## Auszuführende Aufgabe
Setze bitte den Text über die Violinlehrerin Irene Krüger unten fort und schließe direkt an seinen letzten Satz an.

„… viele Schüler gingen über meine Schwelle“
22.08.25
Kronstädter Musikerinnen (XVIII): Violinlehrerin Irene Krüger (1890-1970)
Das Typoskript der 18. Folge aus der Artikelserie „Kronstädter Musikerinnen“, einer Dokumentation aus dem Jahr 1943, trägt den Titel „Irene Krüger geb. Lorenz / Violinlehrerin“. Es handelt sich um einen autobiographischen Beitrag, der mit folgenden Angaben zur Person ergänzt werden kann: Irene Leonore Amalie Lorenz heiratete im Jahr 1912 in Kronstadt den Apotheker Robert Karl Krüger (1886-1937). Sie verstarb am 28. April 1970 in Kronstadt.
Ich kam am 19. Januar 1890 in Kronstadt als 6. Kind zur Welt. Meine Eltern waren aus dem Sudetengau (1) nach Siebenbürgen gekommen. Der Vater ward durch seinen Landsmann und Jugendfreund, Kapellmeister Anton Brandner (2), an die damals neugegründete Stadtkapelle als Primgeiger berufen. In unserem Hause wurde von früh bis in die Nacht hinein Musik gemacht. Mein Vater war ein strenger, sehr geschätzter Violinlehrer. Mit Ausnahme meiner ältesten Schwester studierten alle meine Geschwister Musik an der Wiener Akademie. Mein ältester Bruder Alfred, eine Art Wunderkind, absolvierte schon mit 17 Jahren, kam gleich als Violinlehrer an das Konservatorium in Graz, später nach Klagenfurt und war nachher Kammermusiker am königl. preuss. Hoftheater in Wiesbaden. Ein unheilbares Nervenleiden machte seiner schönen Laufbahn leider ein allzu frühes Ende. Der zweite Bruder Franz, Cellist, ging bald nach Absolvierung der Akademie nach New York, in ein großes Symphonie-Orchester. Der 3. Bruder, Ernst, ward nach der Reifeprüfung Musiklehrer bei Fürst Schönburg, dann bei Fürst Auersperg und nachher Kapellmeister bei den Tiroler Kaiserjägern in Bozen. Nach dem Weltkrieg ging er auch nach Amerika und wirkt als Bratschist in einem Symphonie-Orchester (110 Mann) in Cincinnati. Meine Schwester Ida wurde Sängerin und war in Wien und Berlin (Neues Operettentheater) über 10 Jahre lang Soubrette; dann heiratete sie den Harfenisten Max Schuster. Beide leben seit 1913 in Amerika.

## Vorliegende Einträge

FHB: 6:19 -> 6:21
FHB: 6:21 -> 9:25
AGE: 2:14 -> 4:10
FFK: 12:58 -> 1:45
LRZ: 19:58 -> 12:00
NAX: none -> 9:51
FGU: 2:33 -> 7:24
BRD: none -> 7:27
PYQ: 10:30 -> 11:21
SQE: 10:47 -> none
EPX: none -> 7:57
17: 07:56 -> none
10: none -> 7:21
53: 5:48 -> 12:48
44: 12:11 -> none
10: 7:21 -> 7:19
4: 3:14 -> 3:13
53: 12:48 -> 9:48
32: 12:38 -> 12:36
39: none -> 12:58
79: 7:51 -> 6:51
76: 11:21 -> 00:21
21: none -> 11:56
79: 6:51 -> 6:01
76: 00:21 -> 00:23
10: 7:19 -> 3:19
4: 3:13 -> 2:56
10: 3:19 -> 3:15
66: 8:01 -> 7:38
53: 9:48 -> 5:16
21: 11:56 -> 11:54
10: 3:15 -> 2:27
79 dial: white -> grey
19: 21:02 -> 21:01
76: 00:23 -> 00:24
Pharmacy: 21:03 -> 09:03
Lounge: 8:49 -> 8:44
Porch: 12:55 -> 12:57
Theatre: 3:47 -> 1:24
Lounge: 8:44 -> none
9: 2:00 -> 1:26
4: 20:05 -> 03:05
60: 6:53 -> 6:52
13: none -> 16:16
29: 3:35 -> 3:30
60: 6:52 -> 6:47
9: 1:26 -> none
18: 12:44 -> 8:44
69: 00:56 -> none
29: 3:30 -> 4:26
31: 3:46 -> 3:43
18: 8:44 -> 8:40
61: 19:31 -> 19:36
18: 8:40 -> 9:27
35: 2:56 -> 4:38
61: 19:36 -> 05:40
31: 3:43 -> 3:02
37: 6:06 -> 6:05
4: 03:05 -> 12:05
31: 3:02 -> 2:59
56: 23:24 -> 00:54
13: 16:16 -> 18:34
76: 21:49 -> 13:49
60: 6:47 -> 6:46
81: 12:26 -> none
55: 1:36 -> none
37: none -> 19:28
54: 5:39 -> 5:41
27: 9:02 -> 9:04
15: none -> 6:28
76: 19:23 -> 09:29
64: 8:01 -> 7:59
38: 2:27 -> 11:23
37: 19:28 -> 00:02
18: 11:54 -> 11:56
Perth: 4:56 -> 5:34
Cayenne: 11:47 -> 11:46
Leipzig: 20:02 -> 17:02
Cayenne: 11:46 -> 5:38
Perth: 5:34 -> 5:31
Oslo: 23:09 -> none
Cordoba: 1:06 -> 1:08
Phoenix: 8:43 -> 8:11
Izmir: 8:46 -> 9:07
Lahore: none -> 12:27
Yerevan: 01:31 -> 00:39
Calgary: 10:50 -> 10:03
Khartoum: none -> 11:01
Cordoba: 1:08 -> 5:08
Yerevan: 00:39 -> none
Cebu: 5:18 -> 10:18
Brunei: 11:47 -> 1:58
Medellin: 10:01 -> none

## Antwort
Schon als kleines Kind interessierte mich meines Vaters Lehrerberuf sehr und ich durfte, auf einem Tisch sitzend, zuhören, wenn seine Lieblingsschülerin, Malchen Zeidner, gar so schön Geige spielte. Mit 9 Jahren nahm Vater auch mich in die Lehre, und bald konnte ich im Kreise meiner Geschwister mittun, wenn an den hohen Feiertagen Quartett gespielt wurde. Die Art meines Vaters, mich zum Unterricht aufzufordern, bestand darin, dass er im Nebenzimmer meine Geige stimmte, und diesem magnetischen Klang leistete ich stets Folge, manchmal allerdings mit innerlichem stummem Widerstand, wenn´s am Tage schon zum zweiten Mal geschah.
Den tiefsten Eindruck machte das Musizieren meiner Geschwister auf mich, die zu den großen Ferien heimkamen. In eine Ecke gekauert, lauschte ich andächtig und konnte mich manchmal der Tränen nicht erwehren, wenn Alfred das Violinkonzert von Bruch, Brahms oder Beethoven spielte und Ernst ihn auf dem Klavier begleitete. Und dann sang meine Schwester mit ihrer glockenhellen Sopranstimme all die herrlichen Lieder von Mozart, Schubert, Schumann, Brahms, Strauss, und ich hockte und lauschte und sang nach, sobald ich nur konnte.
Mein Vater war oft krank, und da saß dann ich noch als Schulmädel an seinem Bett und geigte mit den Schülern, während er dirigierte und erklärte. So waren die alten Lehrer: gewissenhaft und streng in der Erfüllung ihrer Pflicht. Ich aber wuchs hinein in das Lehren, ohne zu ahnen, dass es einst auch mein Beruf würde.
Nach Absolvierung der Bürgerschule und der Kindergärtnerinnen-Bildungsanstalt (Pädagogik war mein Lieblingsfach) begann ich auch Violinunterricht zu erteilen. Ich hatte inzwischen auch mehrere Jahre hindurch Klavierunterricht genossen, was mir beim Begleiten meiner Schüler sehr zustatten kam. Mein Vater und meine Brüder waren meine Lehrer im Violinspiel.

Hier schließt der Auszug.